*** ENTRIES SUPPLIED Section Begins ***

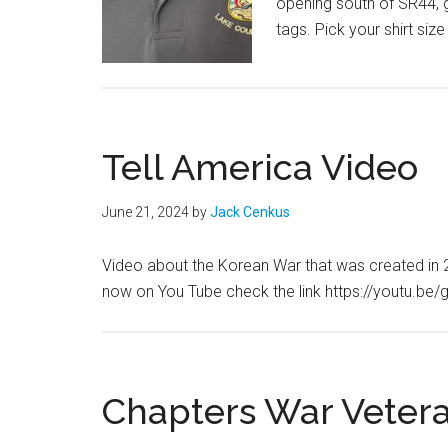
opening south of SR44, g
tags. Pick your shirt size
Tell America Video
June 21, 2024
by
Jack Cenkus
Video about the Korean War that was created in 
now on You Tube check the link https://youtu.
Chapters War Veter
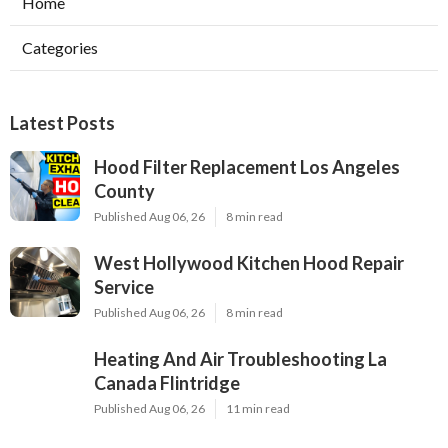
Home
Categories
Latest Posts
Hood Filter Replacement Los Angeles
County
Published Aug 06, 26
8 min read
West Hollywood Kitchen Hood Repair
Service
Published Aug 06, 26
8 min read
Heating And Air Troubleshooting La
Canada Flintridge
Published Aug 06, 26
11 min read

*** ENTRIES SUPPLIED Section Ends ***

## EXERCISE AIM
Locate "Chapters War Veter" in the listing above, then print exactly the lines from that line through the final one, omitting all pictures.

## EXERCISE ANSWER
Chapters War Veter
Home
Categories
Latest Posts
Hood Filter Replacement Los Angeles
County
Published Aug 06, 26
8 min read
West Hollywood Kitchen Hood Repair
Service
Published Aug 06, 26
8 min read
Heating And Air Troubleshooting La
Canada Flintridge
Published Aug 06, 26
11 min read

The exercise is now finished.